I craved resonance or presence or that hum that tells me what’s true beneath the noise, but it’s my body that always knows what’s true. I know this because I can look back on my own experiences to see so many times when my body told me something I wasn’t ready to know yet. I’m such an overthinker sometimes, but the answers never lie in my brain. What would happen if I treated my body like the oracle it is? If I actually lived in this body like I belonged to it instead of simply dragging it around with me to do the things asked of me?
The word embodiment scares me a little bit because it feels so much like recognition of that animal self that lives in each of us. But I crave embodiment in the same way that I craved happiness nine years ago. Because it feels foreign to me in this season of my life. Because the older I get, the less I can take my body for granted. And honestly because I know my current method of ignoring its messages isn’t sustainable anyway. I’m always listening for that deeper yes inside to lead me onward, and I’m realizing the yes is communicated through the body, never through the mind.
Small shifts bring big changes. That glass jar nine years ago and the scraps of paper inside of it changed something inside of me like a shift along fault lines, tectonic plates rumbling underneath to take a new shape. Looking back, I can see how it birthed a whole new self for me. This year, embodiment is my north star to guide me home, and all I promise to myself is to take a minute everyday to ask 3 questions: What does my body want right now? What is she telling me? What would an embodied person do?
I trust that with this tiny opening, those fault lines can shift again. In hindsight, I see how my yearly words never grow me outward in that linear way of reaching up for what is just beyond my grasp. Instead they spiral down and inward to some place I haven’t been before.
In the final days of the year, I’ve been looking back at what I’ve written in 2023. So much of it lies in almost-but-not-quite-finished drafts on my computer. But ironically the one publication I had in 2023 (written nearly two years prior) was about embodiment. At the time, I thought the essay was about desire and consent and the volumes of bad cultural advice I’ve received about that all of my life. But now I see that what I was really writing about was the embodiment I crave— that tangible self-possession and that alignment between my outer self and my innermost guide. When I read the conclusion of that essay now, I realize I’m saying the thing I’ve been scared to say here, the thing it just took me an hour of writing to arrive at again, as though for the first time.

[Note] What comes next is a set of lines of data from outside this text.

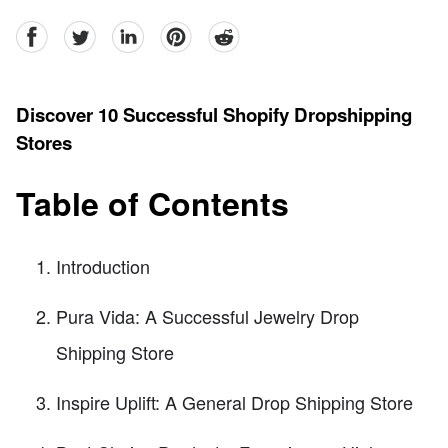
facebook
Twitter
linkedin
pinterest
reddit
Discover 10 Successful Shopify Dropshipping
Stores
Table of Contents
Introduction
Pura Vida: A Successful Jewelry Drop
Shipping Store
Inspire Uplift: A General Drop Shipping Store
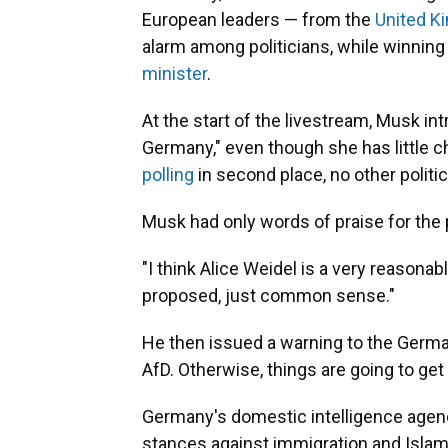
European leaders — from the
United K
alarm among politicians, while winnin
minister
.
At the start of the livestream, Musk in
Germany," even though she has little c
polling
in second place, no other political
Musk had only words of praise for the p
"I think Alice Weidel is a very reasona
proposed, just common sense."
He then issued a warning to the German
AfD. Otherwise, things are going to ge
Germany's domestic intelligence agenc
stances against immigration and Islam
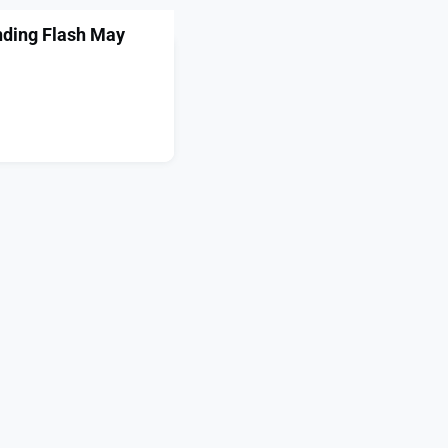
nding Flash May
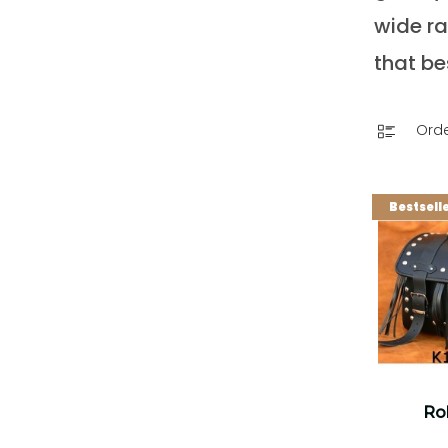
wide ra
that be
Orde
Bestsell
Rol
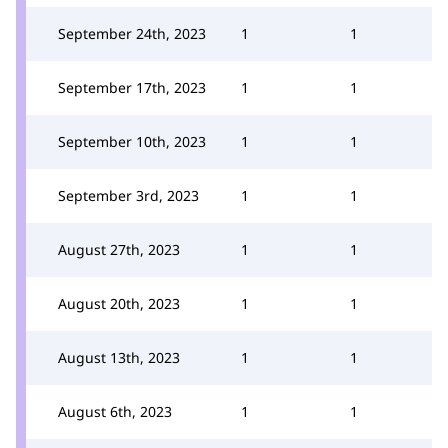
September 24th, 2023
1
1
September 17th, 2023
1
1
September 10th, 2023
1
1
September 3rd, 2023
1
1
August 27th, 2023
1
1
August 20th, 2023
1
1
August 13th, 2023
1
1
August 6th, 2023
1
1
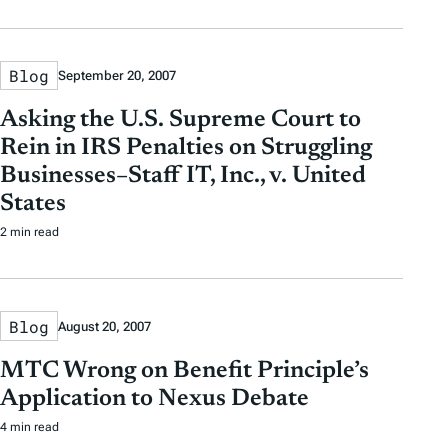
Blog
September 20, 2007
Asking the U.S. Supreme Court to
Rein in IRS Penalties on Struggling
Businesses–Staff IT, Inc., v. United
States
2 min read
Blog
August 20, 2007
MTC Wrong on Benefit Principle’s
Application to Nexus Debate
4 min read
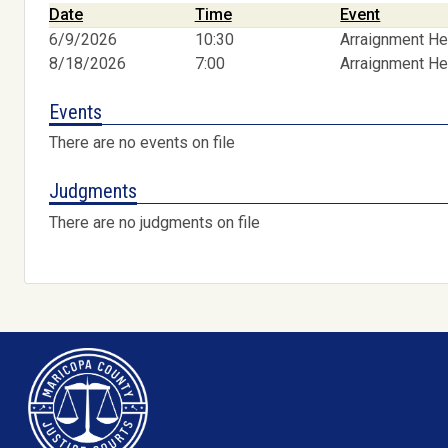
Date
Time
Event
6/9/2026
10:30
Arraignment He
8/18/2026
7:00
Arraignment He
Events
There are no events on file
Judgments
There are no judgments on file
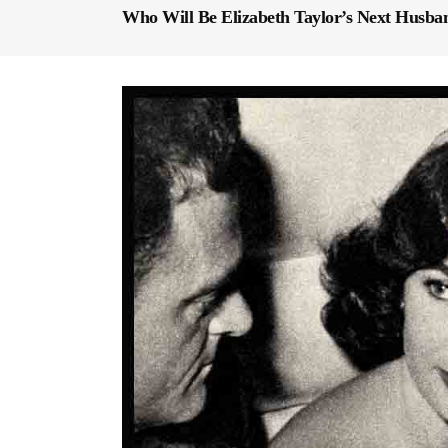
Who Will Be Elizabeth Taylor’s Next Husba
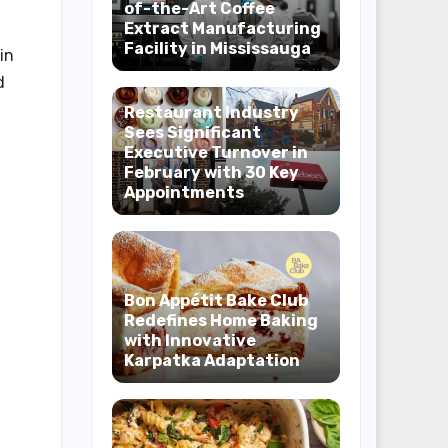
of-the-Art Coffee
Extract Manufacturing
Facility in Mississauga
in
d
Restaurant Industry
Sees Significant
Executive Turnover in
February with 30 Key
Appointments
Bon Appétit Bake Club
Redefines Home Baking
with Innovative
Karpatka Adaptation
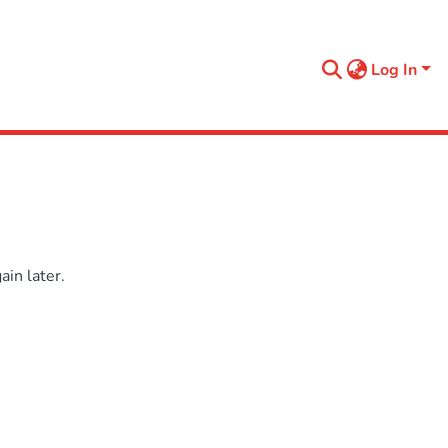
Log In
in later.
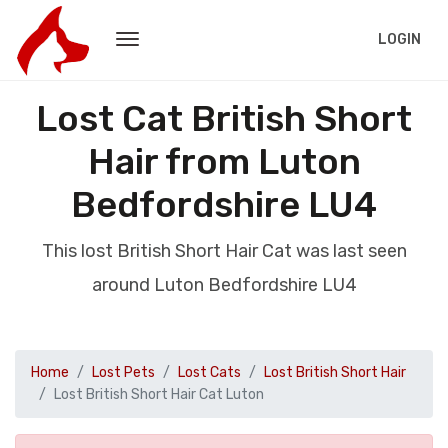
LOGIN
Lost Cat British Short
Hair from Luton
Bedfordshire LU4
This lost British Short Hair Cat was last seen
around Luton Bedfordshire LU4
Home
Lost Pets
Lost Cats
Lost British Short Hair
Lost British Short Hair Cat Luton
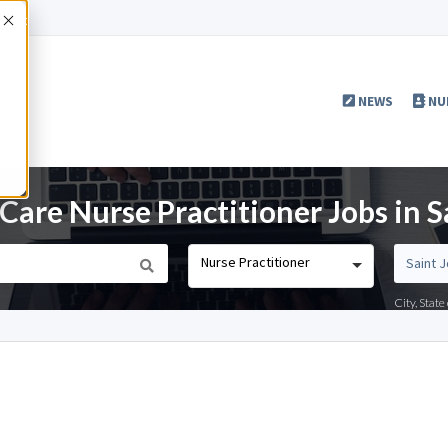
Accept
NEWS
NU
Care Nurse Practitioner Jobs in 
Nurse Practitioner
City, Stat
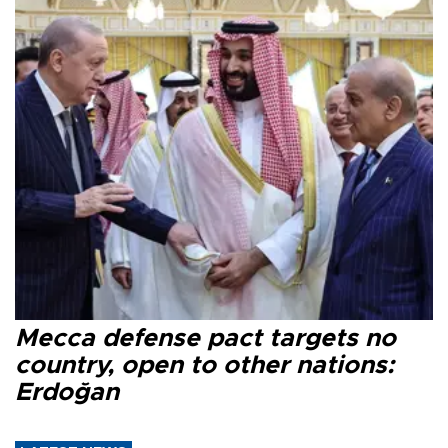
Mecca defense pact targets no
country, open to other nations:
Erdoğan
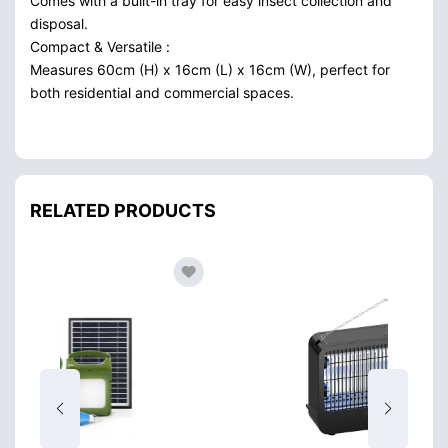
Comes with a built-in tray for easy insect collection and
disposal.
Compact & Versatile :
Measures 60cm (H) x 16cm (L) x 16cm (W), perfect for
both residential and commercial spaces.
RELATED PRODUCTS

There is some whisper deep inside my own body, but often when I am searching to find it, I cannot hear a thing. I have spent a lifetime learning how to ignore it. I have said yes when I meant no. I have said no when I desperately wanted to say yes. And sometimes I have said nothing at all when I tried to reach into the well of my body to feel what she wanted and the echo felt so far away that I could not get to the bottom of it. I have felt my body’s presence as a power and a burden, as an apology and a manifesto. I am still learning. I am unlearning. I’m feeling for a light switch, looking for rooms no one has entered before, not even myself, searching for affirmative, certainly, without a doubt, undoubtedly, unquestioningly.
Writing is magic sometimes. Like some all-knowing something hidden inside of me reaches beyond time to illuminate what I need to hear. It makes me realize that traditional self-improvement isn’t as successful as I think it is because it feels like past selves, current selves, and future selves are all here at once circling around the same thing. Much like the body, writing feels like that animal self, a vessel for instinct, a way of seeing that I know a thing viscerally without consciously knowing it. Truthfully, maybe we all have an oracle like that inside of us if we get quiet enough to feel the answers and to notice that they almost always lie in the body instead of the head. All I promise myself this year is that I will pause to feel it, that I’ll stop taking it for granted, and that I’ll listen when it speaks to me.